[EXTRACTED ENTRIES — start]

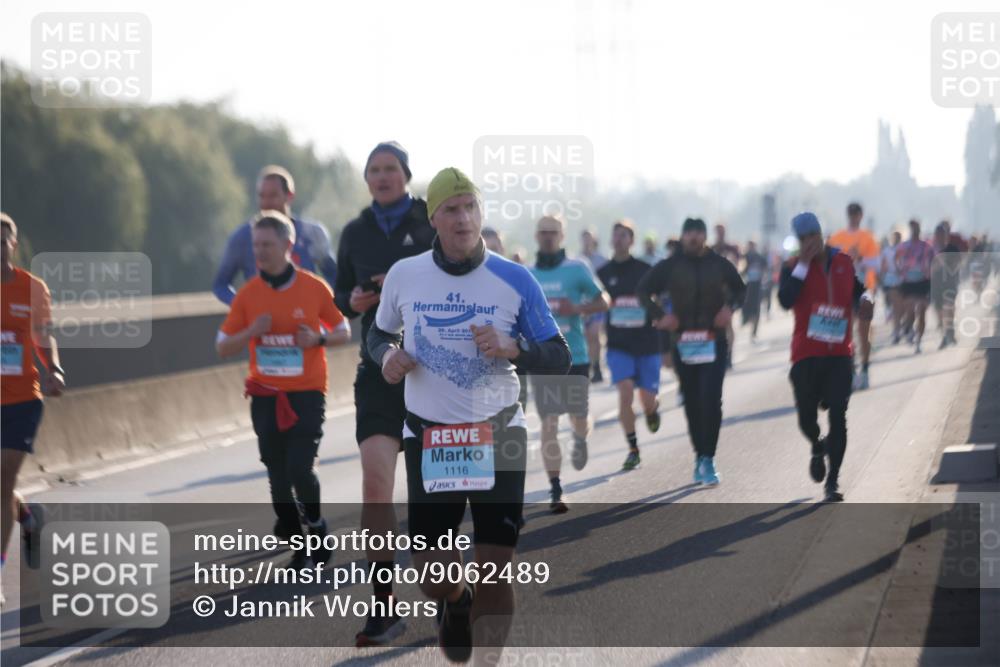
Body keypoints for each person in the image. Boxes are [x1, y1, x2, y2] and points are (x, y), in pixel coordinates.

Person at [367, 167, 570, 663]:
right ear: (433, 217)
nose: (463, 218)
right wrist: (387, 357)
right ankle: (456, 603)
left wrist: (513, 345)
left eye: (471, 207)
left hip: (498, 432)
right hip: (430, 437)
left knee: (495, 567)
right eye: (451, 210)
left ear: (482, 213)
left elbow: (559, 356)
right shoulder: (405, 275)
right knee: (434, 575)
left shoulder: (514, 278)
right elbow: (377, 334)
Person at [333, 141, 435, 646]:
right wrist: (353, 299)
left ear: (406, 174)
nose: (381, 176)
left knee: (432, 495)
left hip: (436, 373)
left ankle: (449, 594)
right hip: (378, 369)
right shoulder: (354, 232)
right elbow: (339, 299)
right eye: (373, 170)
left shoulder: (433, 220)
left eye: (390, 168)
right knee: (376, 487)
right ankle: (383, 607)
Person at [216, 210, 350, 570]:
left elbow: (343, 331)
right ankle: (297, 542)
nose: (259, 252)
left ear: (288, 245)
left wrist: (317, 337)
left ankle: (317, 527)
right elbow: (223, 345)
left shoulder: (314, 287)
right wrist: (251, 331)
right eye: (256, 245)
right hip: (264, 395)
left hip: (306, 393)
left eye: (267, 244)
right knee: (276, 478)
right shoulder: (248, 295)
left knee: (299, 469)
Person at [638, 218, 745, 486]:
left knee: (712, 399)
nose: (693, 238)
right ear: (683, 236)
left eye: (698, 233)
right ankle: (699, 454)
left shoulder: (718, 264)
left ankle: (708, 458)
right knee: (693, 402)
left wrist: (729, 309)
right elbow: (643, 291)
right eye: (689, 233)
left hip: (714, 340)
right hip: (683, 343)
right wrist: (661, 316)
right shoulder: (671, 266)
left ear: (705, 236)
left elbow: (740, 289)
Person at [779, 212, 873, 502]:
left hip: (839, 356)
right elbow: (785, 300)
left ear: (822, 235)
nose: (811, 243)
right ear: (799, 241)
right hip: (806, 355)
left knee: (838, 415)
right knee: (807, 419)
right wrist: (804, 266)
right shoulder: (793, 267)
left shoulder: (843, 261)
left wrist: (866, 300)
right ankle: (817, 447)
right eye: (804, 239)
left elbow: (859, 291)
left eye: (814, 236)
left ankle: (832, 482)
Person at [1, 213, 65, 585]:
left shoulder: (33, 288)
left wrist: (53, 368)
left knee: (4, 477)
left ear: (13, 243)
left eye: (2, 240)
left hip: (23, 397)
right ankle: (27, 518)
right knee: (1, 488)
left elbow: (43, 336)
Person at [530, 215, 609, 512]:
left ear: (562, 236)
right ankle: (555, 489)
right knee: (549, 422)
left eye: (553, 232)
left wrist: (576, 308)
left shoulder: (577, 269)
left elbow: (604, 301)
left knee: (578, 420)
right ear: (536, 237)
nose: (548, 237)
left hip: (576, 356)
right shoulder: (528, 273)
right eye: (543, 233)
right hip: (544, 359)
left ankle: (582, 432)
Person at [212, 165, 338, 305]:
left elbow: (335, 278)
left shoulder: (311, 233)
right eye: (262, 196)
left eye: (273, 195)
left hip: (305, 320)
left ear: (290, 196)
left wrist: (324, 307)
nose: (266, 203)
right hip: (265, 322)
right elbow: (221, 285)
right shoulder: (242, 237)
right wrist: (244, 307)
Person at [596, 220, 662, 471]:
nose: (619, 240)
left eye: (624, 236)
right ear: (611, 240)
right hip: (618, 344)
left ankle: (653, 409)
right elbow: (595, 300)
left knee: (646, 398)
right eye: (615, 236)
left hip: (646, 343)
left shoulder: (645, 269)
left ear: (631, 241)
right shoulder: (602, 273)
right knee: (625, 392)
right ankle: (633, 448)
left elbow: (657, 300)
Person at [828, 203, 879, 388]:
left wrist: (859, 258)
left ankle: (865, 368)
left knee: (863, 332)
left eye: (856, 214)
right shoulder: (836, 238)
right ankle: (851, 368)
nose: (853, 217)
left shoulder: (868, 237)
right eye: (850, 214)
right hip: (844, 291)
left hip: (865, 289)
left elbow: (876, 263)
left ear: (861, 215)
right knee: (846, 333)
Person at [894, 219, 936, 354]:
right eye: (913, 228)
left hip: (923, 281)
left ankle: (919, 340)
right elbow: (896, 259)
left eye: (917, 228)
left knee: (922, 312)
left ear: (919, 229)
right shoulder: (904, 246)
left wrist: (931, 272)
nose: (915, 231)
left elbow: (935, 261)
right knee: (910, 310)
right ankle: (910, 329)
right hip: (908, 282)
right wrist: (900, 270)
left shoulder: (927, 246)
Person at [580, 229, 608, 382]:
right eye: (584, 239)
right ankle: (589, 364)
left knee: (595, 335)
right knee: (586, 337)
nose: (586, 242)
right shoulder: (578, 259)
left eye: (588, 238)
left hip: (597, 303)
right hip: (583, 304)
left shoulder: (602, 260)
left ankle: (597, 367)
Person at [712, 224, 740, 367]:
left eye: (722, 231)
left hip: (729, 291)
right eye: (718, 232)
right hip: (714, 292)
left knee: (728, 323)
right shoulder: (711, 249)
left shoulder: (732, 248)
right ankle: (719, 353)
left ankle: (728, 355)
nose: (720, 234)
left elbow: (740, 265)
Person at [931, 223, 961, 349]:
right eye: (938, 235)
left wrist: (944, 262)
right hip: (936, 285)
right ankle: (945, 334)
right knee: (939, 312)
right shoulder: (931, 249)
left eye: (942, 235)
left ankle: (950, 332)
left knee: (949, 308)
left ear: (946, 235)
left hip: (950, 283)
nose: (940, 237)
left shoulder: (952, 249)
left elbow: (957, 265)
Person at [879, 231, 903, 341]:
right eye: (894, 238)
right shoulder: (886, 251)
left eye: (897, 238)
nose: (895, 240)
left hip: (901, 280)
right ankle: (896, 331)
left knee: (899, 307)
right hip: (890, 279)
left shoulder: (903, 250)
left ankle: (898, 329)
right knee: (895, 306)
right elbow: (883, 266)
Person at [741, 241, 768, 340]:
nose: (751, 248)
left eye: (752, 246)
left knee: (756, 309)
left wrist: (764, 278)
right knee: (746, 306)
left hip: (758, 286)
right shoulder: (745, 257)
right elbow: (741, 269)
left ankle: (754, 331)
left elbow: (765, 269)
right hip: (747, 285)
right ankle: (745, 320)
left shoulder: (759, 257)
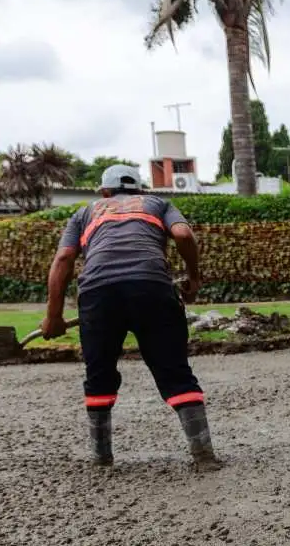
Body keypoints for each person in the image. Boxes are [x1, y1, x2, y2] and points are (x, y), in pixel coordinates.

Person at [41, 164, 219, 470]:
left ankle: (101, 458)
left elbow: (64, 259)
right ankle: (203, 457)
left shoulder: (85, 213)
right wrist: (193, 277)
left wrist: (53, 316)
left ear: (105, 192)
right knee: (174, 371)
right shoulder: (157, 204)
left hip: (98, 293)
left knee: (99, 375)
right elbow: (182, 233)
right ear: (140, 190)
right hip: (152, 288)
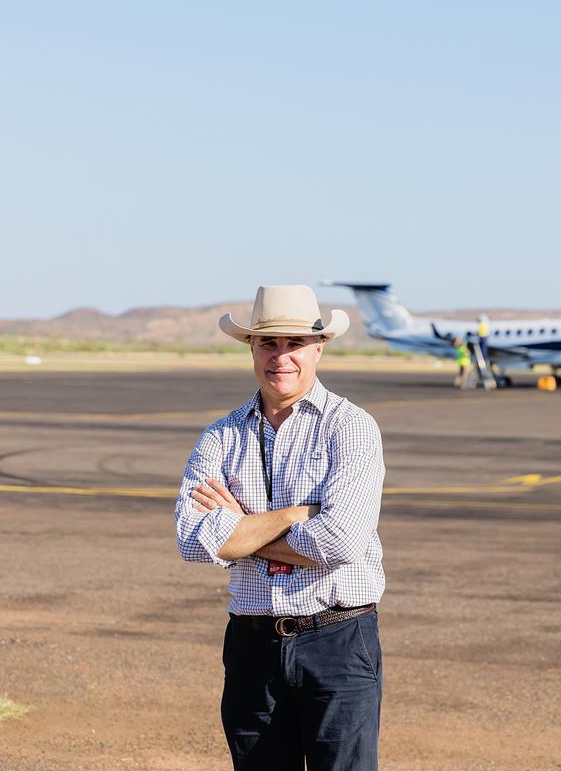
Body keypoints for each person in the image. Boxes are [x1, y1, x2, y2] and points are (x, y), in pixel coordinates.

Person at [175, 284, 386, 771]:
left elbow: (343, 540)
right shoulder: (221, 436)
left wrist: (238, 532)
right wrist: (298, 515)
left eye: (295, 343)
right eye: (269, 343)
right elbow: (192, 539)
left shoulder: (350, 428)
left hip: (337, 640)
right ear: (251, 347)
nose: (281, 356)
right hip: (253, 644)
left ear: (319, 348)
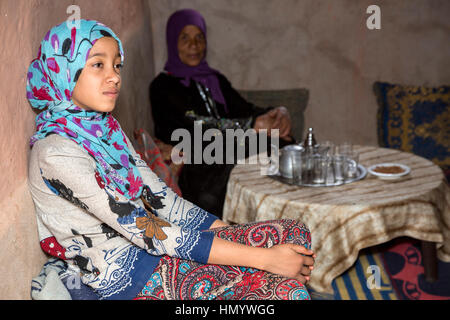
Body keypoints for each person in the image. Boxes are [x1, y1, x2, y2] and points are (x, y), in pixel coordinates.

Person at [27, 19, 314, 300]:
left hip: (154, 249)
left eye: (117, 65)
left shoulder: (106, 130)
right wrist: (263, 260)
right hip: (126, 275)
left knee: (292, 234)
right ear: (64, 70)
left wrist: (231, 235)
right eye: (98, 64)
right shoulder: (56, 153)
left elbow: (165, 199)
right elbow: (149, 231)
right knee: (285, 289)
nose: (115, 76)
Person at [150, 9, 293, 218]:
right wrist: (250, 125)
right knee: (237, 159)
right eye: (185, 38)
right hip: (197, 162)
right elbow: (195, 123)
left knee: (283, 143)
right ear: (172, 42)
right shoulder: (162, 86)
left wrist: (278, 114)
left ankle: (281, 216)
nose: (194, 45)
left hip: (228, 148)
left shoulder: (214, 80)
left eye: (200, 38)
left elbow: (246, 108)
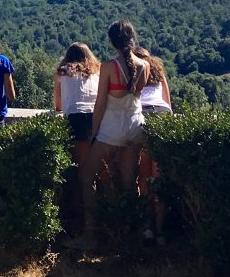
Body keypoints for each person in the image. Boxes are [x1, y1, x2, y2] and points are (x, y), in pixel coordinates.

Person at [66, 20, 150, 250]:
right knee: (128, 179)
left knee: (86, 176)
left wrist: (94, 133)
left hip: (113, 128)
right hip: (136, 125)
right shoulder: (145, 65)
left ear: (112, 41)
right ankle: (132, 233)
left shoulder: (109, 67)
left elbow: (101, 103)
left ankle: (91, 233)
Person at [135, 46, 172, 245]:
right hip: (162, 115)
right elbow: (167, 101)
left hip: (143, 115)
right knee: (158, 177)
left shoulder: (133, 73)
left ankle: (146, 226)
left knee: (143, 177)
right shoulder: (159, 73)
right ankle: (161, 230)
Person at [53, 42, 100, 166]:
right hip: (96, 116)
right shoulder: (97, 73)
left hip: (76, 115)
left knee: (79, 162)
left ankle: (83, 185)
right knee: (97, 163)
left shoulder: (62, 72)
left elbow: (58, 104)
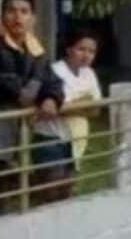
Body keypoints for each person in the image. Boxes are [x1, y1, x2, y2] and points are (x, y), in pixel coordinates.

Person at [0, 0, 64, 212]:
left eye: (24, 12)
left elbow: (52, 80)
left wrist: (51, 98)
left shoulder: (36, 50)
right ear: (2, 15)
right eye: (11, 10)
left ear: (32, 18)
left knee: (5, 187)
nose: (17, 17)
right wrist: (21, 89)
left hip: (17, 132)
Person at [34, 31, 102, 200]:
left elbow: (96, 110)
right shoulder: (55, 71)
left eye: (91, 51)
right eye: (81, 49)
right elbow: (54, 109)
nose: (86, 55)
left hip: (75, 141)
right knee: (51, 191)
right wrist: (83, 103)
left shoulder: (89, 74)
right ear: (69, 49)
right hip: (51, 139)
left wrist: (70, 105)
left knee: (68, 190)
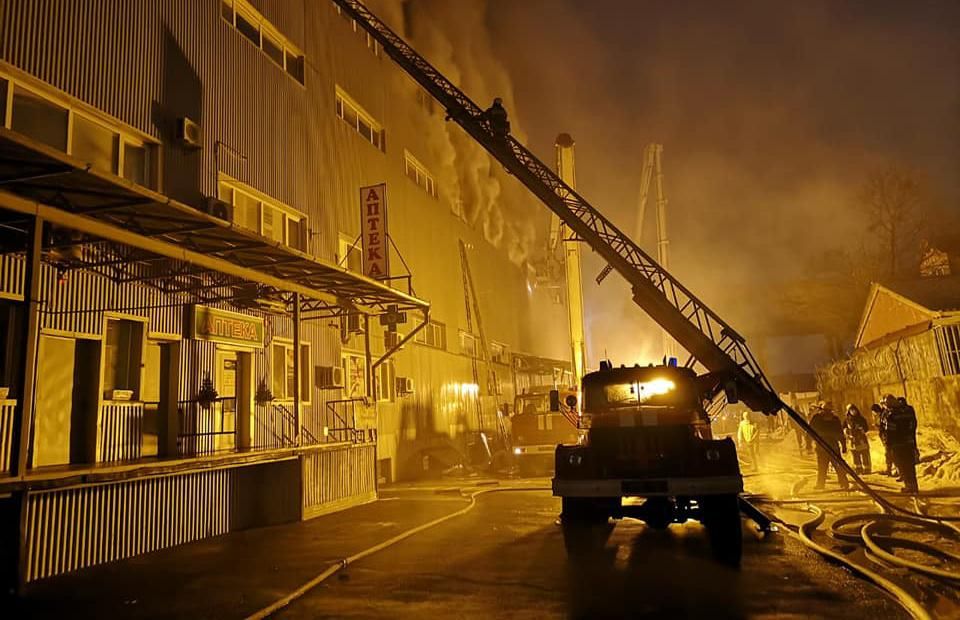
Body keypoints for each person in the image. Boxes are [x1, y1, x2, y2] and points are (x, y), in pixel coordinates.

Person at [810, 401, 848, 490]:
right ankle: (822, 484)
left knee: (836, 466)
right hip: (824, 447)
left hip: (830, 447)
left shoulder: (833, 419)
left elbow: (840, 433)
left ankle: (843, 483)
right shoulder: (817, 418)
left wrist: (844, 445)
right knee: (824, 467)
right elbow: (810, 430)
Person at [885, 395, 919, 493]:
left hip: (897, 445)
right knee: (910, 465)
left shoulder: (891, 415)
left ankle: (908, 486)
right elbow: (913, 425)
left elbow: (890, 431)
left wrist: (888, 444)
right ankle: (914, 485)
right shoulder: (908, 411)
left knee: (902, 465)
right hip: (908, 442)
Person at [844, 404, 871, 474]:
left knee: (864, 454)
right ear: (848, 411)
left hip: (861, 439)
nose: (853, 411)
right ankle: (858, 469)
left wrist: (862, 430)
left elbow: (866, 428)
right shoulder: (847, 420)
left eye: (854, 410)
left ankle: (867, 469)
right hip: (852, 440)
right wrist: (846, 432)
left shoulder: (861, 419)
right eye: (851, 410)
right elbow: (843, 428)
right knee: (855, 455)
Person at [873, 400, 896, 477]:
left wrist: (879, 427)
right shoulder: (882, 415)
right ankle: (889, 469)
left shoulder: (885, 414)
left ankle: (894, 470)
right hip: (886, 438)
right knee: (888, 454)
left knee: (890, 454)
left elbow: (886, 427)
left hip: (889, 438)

[EXTRACTED ENTRIES — finish]

Output exactly the span of lines from the top of the listing through the line holding "left ankle: (449, 594)", and leave every picture out.

Body keypoints for each person in the image. Boxes are [x1, y1, x2, y2] and points are (x, y), in pixel coordinates.

Person at [367, 167, 570, 663]:
right ear: (433, 217)
nose: (463, 218)
right wrist: (387, 357)
right ankle: (456, 603)
left wrist: (513, 345)
left eye: (471, 207)
left hip: (498, 432)
right hip: (430, 437)
left knee: (495, 567)
right eye: (451, 210)
left ear: (482, 213)
left elbow: (559, 356)
right shoulder: (405, 275)
right knee: (434, 575)
left shoulder: (514, 278)
right elbow: (377, 334)
Person at [333, 141, 435, 646]:
right wrist: (353, 299)
left ear: (406, 174)
nose: (381, 176)
left knee: (432, 495)
left hip: (436, 373)
left ankle: (449, 594)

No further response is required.